EVERETT — Greg Stewart liked cats and dogs.
But he favored felines and had several throughout his life before he died in March at the age of 62.
His last cat, Syrex, lived 19 years and died last year, his brother John Stewart said.
That’s why his family wasn’t surprised to learn he left over $40,000 from his estate to be split evenly by the Everett Animal Shelter and the Sarvey Wildlife Care Center near Arlington.
“He was an animal lover,” said John Stewart, 60, of Mukilteo.
Greg Stewart left $22,042.82 to each agency.
The gift awed the Everett shelter’s development manager, Lindsay Roe. Last year people and organizations made 2,876 donations to the shelter. Most range between $50 and $100, but have been as low as $2. It all adds up.
“This one was a big surprise for us and we’re very grateful,” Roe said.
Her fundraising position was created two years ago to help bolster operating revenue for medical expenses. Staffing, space and utilities are covered in the city’s budget. But the city takes in stray pets found across the county, examines them and tends to any health needs.
“When we take in these animals that were hit by a car and it’s an emergency, we can take in these animals and not say, ‘No, take it to a private vet,’” Roe said.
Last year, the Everett Animal Shelter Fund for Animals raised over $240,000.
This year the fundraising goal is $250,000. Stewart’s bequest is almost 10% of that target.
“It’s a very sizeable donation by our standards,” Roe said. “It might be the largest estate gift we’ve received, ever.”
In 2009 Greg Stewart adopted Misty, a long-haired orange female cat, from the Everett Animal Shelter. Like many animals there, her previous owners dropped her off. The shelter’s file on Misty only noted she was about 5 years old and had ear mites. Otherwise, she seemed like a healthy cat.
Greg’s brother, John Stewart, who lives in Mukilteo, doesn’t remember Misty living particularly long — not like Syrex, the 19 year old.
“It definitely was a lap cat,” he said. “He was attentive to the cats as far as buying the fancy food and doing all that.”
Gail Stewart, 65, said her brother Greg was getting over the loss of Syrex and probably would have adopted another cat.
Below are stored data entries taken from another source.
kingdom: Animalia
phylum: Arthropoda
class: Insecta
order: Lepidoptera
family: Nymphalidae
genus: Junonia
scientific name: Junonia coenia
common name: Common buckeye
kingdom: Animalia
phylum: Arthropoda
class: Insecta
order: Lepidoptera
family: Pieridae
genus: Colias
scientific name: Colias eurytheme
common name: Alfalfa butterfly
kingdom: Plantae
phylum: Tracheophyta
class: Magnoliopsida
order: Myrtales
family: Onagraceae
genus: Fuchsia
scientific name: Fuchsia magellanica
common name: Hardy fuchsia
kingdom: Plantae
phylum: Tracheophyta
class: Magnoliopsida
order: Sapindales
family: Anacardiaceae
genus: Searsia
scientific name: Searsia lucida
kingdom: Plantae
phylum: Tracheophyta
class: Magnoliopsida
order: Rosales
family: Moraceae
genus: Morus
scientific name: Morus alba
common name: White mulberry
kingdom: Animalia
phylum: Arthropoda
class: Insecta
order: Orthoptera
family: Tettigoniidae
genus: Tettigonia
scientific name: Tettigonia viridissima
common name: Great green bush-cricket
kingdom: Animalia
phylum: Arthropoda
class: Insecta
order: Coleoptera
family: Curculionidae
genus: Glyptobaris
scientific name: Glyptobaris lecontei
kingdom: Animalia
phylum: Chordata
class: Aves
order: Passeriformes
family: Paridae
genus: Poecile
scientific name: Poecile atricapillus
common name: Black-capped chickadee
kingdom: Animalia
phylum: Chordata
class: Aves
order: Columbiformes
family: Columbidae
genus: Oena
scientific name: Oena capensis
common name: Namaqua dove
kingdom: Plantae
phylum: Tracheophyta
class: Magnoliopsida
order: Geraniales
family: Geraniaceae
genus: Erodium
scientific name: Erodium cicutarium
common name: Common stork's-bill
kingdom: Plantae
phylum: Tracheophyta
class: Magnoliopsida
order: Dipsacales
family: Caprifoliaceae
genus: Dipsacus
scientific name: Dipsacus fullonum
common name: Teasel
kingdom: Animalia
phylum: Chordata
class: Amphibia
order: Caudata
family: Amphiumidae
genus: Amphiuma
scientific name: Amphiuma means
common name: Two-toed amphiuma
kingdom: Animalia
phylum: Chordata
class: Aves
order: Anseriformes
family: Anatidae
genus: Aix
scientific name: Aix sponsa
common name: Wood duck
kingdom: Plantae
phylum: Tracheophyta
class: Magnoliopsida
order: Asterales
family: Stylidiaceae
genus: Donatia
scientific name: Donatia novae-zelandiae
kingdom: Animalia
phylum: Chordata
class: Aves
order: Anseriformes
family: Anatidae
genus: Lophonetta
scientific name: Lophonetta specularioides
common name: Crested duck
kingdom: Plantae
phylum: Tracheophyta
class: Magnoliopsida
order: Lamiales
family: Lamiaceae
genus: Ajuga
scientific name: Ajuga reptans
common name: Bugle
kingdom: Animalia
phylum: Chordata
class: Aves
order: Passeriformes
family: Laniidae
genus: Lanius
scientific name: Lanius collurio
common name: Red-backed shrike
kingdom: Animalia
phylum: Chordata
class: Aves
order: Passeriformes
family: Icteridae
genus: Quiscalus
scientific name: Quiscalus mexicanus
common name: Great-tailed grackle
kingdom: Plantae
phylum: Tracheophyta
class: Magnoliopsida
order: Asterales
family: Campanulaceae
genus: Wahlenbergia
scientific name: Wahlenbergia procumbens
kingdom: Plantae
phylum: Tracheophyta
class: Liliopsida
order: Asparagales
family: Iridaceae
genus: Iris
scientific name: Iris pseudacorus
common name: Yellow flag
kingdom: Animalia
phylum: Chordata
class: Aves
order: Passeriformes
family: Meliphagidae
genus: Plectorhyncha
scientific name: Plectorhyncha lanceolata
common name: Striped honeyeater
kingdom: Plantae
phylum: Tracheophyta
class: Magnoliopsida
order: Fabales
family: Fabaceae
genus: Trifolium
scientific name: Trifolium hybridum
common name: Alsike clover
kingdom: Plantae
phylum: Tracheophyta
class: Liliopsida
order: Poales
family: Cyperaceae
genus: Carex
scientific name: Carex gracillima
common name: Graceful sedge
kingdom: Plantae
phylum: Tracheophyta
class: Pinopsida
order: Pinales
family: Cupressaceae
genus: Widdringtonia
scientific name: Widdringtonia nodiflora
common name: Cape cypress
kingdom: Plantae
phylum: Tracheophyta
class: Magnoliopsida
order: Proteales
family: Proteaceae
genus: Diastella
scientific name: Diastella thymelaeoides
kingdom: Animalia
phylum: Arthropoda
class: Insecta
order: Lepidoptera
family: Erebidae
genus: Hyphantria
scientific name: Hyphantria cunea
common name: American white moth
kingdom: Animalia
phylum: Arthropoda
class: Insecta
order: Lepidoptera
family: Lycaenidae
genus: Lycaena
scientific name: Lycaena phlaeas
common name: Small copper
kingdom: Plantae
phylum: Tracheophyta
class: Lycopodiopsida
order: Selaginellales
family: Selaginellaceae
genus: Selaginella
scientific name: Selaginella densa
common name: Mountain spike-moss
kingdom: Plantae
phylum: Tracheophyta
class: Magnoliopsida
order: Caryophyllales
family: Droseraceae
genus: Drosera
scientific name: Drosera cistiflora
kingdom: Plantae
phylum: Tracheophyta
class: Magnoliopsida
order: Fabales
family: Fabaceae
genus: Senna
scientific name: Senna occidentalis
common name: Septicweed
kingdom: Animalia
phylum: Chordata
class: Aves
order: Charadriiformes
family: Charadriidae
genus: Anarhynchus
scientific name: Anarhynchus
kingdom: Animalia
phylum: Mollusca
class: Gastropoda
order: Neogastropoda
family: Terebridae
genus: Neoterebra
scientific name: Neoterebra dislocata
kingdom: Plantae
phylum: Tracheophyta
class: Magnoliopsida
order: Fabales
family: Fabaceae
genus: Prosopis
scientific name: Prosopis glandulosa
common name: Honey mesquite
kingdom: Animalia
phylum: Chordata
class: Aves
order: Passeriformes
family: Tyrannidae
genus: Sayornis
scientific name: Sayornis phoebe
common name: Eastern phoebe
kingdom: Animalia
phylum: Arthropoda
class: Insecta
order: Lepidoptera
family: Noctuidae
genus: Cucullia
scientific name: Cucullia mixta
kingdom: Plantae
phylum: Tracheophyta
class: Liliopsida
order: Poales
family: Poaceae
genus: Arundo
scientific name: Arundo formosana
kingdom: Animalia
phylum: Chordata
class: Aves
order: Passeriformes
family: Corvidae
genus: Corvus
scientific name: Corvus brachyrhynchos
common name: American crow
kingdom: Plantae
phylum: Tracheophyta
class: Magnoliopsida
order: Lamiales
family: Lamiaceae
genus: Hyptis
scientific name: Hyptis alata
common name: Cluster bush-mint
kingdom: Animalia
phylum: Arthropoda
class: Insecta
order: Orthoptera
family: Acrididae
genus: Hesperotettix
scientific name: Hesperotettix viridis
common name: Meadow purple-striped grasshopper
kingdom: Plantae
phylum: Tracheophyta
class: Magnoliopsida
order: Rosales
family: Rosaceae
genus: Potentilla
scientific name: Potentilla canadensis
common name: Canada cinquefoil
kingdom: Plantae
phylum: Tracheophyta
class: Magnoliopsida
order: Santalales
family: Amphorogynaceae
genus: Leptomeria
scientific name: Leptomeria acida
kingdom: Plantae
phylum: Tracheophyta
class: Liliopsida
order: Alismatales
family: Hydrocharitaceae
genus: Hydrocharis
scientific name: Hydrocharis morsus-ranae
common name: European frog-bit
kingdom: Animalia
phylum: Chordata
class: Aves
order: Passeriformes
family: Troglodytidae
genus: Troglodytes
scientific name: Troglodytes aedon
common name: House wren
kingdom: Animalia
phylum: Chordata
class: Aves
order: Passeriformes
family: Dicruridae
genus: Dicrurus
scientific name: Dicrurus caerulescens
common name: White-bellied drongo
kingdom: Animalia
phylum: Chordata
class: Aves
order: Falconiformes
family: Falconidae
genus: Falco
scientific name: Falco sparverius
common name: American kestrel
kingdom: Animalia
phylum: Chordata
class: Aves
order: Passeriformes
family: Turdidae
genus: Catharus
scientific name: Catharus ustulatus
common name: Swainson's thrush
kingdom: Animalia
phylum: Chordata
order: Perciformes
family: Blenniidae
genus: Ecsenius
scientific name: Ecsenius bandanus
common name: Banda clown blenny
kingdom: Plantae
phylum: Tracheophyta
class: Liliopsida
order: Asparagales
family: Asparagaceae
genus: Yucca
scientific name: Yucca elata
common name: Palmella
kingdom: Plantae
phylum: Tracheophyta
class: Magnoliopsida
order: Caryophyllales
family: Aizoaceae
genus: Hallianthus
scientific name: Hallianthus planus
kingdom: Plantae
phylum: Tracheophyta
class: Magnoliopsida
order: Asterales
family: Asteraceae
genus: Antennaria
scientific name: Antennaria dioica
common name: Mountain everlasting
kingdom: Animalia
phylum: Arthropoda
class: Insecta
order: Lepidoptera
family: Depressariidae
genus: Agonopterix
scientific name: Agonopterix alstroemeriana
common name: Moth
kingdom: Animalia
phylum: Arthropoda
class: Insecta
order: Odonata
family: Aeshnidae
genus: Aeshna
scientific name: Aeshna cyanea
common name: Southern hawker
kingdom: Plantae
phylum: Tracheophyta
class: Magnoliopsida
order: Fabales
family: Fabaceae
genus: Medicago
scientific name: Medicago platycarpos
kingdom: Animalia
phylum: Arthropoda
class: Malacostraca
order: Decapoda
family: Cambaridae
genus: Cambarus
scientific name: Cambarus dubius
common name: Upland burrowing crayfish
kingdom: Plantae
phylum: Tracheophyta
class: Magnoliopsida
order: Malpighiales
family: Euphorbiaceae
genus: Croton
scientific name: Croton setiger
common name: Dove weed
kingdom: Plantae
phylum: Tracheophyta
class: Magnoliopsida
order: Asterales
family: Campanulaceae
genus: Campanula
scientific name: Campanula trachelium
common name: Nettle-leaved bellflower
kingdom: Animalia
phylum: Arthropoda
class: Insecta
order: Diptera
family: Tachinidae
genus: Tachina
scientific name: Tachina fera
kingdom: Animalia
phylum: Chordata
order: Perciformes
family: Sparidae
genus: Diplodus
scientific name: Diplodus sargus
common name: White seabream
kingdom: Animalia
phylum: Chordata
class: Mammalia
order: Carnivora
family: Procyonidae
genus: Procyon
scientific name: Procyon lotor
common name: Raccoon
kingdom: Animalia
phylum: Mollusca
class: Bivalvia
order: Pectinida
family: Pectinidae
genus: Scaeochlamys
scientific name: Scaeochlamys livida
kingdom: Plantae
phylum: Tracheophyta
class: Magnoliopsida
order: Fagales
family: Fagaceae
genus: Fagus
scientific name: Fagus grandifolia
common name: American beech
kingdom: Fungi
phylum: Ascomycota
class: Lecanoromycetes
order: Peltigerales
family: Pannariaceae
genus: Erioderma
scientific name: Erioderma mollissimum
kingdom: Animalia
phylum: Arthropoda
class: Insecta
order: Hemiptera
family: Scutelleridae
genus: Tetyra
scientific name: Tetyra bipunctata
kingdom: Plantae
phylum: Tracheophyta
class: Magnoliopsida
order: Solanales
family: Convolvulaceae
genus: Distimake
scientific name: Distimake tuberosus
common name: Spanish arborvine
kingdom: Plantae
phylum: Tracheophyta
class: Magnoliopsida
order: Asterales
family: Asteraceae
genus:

But public health guidelines for animal shelters made it difficult for him to visit, she said.
“He didn’t want to get one online,” she said. “He wanted to go to a shelter and connect with another older cat that needed him.”
Greg Stewart didn’t have any special connection to the Sarvey Wildlife Care Center that its executive director, Suzanne West, or his brother knew of.
On average the center gets a few estate gifts a year. Most, like Stewart’s, are a surprise.
Large donations from those bequests ranged from $1,000 to $50,000.
“It was wonderful,” West said. “We’re very fortunate that we get not only support from the public when they bring animals but also from people who send money to keep us going.”
Sarvey Wildlife Care Center’s five-person staff takes in and cares for about 3,000 animals — bears, eagles, squirrels, etc. — a year. Tending to them all costs about $500,000 annually.
Money from estate donations like Stewart’s goes into a capital improvement fund. Some day, it could be used to install a fire hydrant and line at the clinic, or an expansion.
“Our offices are in the founder’s old home,” West said. “It’s not something that really functions the way we need it to, but we make it work.”
Stewart’s donations will support animal care in his memory.
“If you’re thinking about an animal for your home, check out your local shelter or make a donation,” Gail Stewart said.
People can donate to the Everett Animal Shelter via checks made out to the Everett Animal Shelter and mailed to 333 Smith Island Road, Everett, WA, 98201 or via an online form that is expected to be updated early next year.
Donations to the Sarvey Wildlife Care Center can be made in an online form at sarveywildlife.org/donate.aspx.